The shadow artifact zoo
Before you can triage shadow reports you need a shared vocabulary, because players describe the same artifact a dozen ways. Shadow acne is the self-shadowing stripe pattern on lit surfaces, caused by depth bias being too small for the surface angle. Peter-panning is the gap between an object and its shadow, the over-correction when bias is too large. Light leaking is shadow that fails to reach into a corner. Flicker and crawl appear when the shadow map updates as the camera moves. Cascade seams are visible bands where shadow map resolution steps down with distance.
Naming these precisely is not pedantry, it is the first triage step. Acne and peter-panning are two ends of one bias dial, so a report that mixes them tells you the bias is wrong in opposite directions on different geometry, which usually means a normal-offset or slope-scaled bias problem. Cascade seams point at split distances and resolution. Flicker points at update cadence or temporal stability. If your report form lets a player or your QA tag which artifact they saw, you have already narrowed the root cause before anyone opens the renderer.
Settings drive shadow behavior
A shadow artifact is rarely a pure bug; it is usually a setting that is wrong for a particular scene or hardware. Shadow map resolution, shadow distance, cascade count and split distances, depth bias and normal offset, and the filtering mode all combine to decide whether a surface shows acne or a shadow looks crisp. The same scene that looks perfect at your high preset can fall apart at the low preset a player picked to hit framerate. So the single most useful thing a shadow report can carry is the full set of shadow-related quality settings that were active.
Capture the quality preset by name and the individual overrides, because players love to mix presets with custom tweaks. Record shadow distance and cascade splits, since a seam that appears at twenty meters is a split-distance issue, not a bias issue. Note the bias values if they are exposed. With these fields attached, you can sort every acne report by preset and discover the artifact only appears below a certain shadow resolution, which immediately tells you whether to fix the bias formula or simply clamp the minimum resolution on that preset.

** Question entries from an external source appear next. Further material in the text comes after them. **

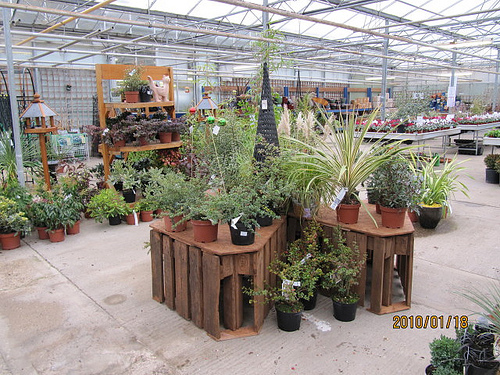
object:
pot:
[226, 213, 257, 245]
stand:
[149, 218, 321, 342]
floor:
[33, 152, 463, 359]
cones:
[244, 48, 298, 191]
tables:
[144, 160, 418, 341]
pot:
[414, 171, 454, 231]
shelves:
[94, 62, 207, 232]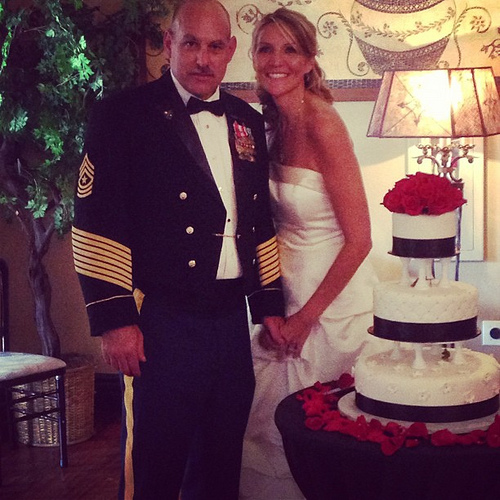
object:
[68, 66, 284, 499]
uniform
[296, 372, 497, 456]
petals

GPU, driver, and depth precision
Shadows are unusually sensitive to the GPU and driver because they lean on depth buffer precision and on how the hardware rasterizes and compares depth. Different vendors and drivers can produce subtly different depth values, so an acne pattern that never shows on your test card can be obvious on another. Depth buffer format and reversed-Z usage interact with precision in ways that change where bias needs to land. An integrated GPU may also silently reduce shadow resolution to keep up, producing seams that look like a bug but are really a thermal or performance fallback.
Because of this, every shadow report should stamp the GPU model, driver version, and the actual shadow resolution in use after any dynamic scaling. Without it you will test on your machine, see clean shadows, and close the report as not-reproducible while a quarter of your players keep hitting it. With it, you can filter the acne reports to one GPU family and confirm the precision theory, or notice the seams only appear when dynamic resolution has kicked the shadow map down. Hardware context turns an unreproducible shadow bug into a targeted one.

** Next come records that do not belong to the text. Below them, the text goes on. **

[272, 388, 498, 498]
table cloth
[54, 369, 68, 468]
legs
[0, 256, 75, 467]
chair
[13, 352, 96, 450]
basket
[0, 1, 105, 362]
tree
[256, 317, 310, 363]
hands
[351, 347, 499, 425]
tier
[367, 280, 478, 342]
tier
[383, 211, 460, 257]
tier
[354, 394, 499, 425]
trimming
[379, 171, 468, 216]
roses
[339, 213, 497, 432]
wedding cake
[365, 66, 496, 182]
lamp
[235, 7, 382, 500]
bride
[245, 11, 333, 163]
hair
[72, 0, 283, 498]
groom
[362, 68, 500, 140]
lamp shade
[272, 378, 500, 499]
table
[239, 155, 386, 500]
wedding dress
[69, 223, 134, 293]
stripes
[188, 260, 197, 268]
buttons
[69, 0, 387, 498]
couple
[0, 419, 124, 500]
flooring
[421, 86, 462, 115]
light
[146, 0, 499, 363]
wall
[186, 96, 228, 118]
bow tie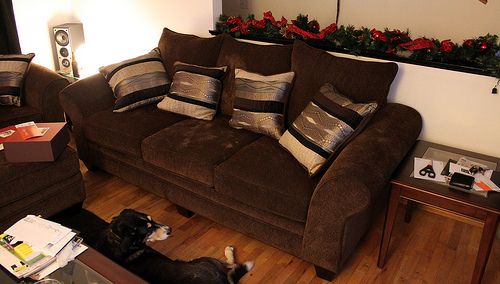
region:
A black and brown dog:
[107, 217, 234, 282]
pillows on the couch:
[168, 55, 343, 149]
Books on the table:
[14, 221, 70, 264]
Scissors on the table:
[424, 148, 436, 188]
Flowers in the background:
[270, 13, 425, 48]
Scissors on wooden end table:
[414, 156, 439, 178]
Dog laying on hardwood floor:
[107, 205, 259, 281]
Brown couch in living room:
[60, 25, 421, 280]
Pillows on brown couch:
[98, 47, 376, 174]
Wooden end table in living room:
[373, 138, 498, 280]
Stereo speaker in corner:
[50, 21, 85, 78]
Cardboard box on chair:
[1, 116, 69, 163]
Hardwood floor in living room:
[68, 115, 498, 282]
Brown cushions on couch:
[86, 90, 328, 227]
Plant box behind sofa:
[211, 12, 498, 79]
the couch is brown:
[65, 22, 422, 266]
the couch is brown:
[78, 10, 398, 265]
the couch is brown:
[58, 23, 385, 270]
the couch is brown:
[74, 35, 374, 275]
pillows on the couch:
[94, 37, 359, 181]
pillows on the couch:
[94, 36, 353, 182]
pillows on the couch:
[107, 42, 359, 178]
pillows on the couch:
[106, 47, 381, 191]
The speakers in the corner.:
[50, 23, 74, 67]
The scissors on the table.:
[415, 155, 435, 177]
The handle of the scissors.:
[419, 155, 439, 179]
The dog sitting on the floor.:
[90, 210, 251, 281]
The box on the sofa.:
[5, 115, 70, 160]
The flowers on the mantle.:
[217, 10, 495, 64]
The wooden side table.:
[377, 136, 498, 281]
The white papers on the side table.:
[409, 153, 489, 193]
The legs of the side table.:
[373, 195, 498, 277]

Camera angle and scene context
Shadow artifacts are viewpoint dependent, so the camera tells you a lot. Acne is worst on surfaces nearly parallel to the light, peter-panning is most visible when you look along a shadow, and cascade seams reveal themselves at the distances where splits occur. A report that captures the camera position, orientation, and field of view lets you stand exactly where the player stood and see exactly what they saw. Lacking that, you wander the level hoping to stumble onto the angle that triggers the stripe, which is a slow and demoralizing way to debug.
Scene context matters alongside the camera. The time of day or the dominant light direction decides the light-to-surface angle that drives acne. The objects in frame decide whether peter-panning shows. Whether other dynamic lights or a day-night cycle were active changes the picture too. Capturing the level, the light setup, and the camera transform with each shadow report gives you a deterministic recipe to reproduce, so the moment you load the same spot under the same light you are looking at the same broken shadow and can start tuning bias with confidence.
Setting it up with Bugnet
Bugnet captures the rendering context shadow bugs depend on without asking the player to know any of it. When someone hits the in-game report button next to a striped wall, the report automatically carries the quality preset, shadow distance, cascade configuration, GPU, driver, actual shadow resolution, and the camera transform. You add custom fields for bias values and a category tag for acne, peter-panning, leaking, flicker, or cascade seam. Instead of a lonely screenshot, you receive a full render config you can reproduce against, which is the entire battle with shadow artifacts.
Occurrence grouping then collapses the flood of look-alike shadow complaints into single counted issues. The fifty reports of crawling shadows on one GPU become one issue with a count of fifty, and you can immediately see it dwarfs the handful of peter-panning notes. You filter by GPU and preset to confirm a precision or dynamic-resolution cause, prioritize by occurrence, and after you ship a bias or resolution fix you watch the count flatten. One dashboard shows whether the seam tracked a setting or a hardware tier, which is the answer you actually needed.
A shadow regression checklist
Shadow tuning is fragile, so protect it with a deliberate test pass. For each supported quality preset, walk a few representative scenes at the angles that historically produced acne and peter-panning, and check the cascade transitions at their split distances. Test on at least one integrated GPU and one discrete card from each major vendor, because precision differences are real. Toggle dynamic resolution and confirm shadows degrade gracefully rather than seaming. Capture reference shots so you can diff future builds and catch a regression before it ships rather than after players report it.
Feed the player report stream back into that checklist so it grows where your real audience hits trouble. Every new acne cluster on a specific GPU becomes a permanent case in the pass, and every bias fix gets a regression shot so it cannot silently return when someone touches the lighting. Over a few releases you build a clear map of which presets and which hardware are fragile, and you tune shadows knowing where the edges are. That is how you ship crisp real-time shadows without each render change feeling like a roll of the dice.
Shadow artifacts come from settings and hardware, not pixels. Stamp the render config, GPU, and camera on every report and the stripes stop being mysterious.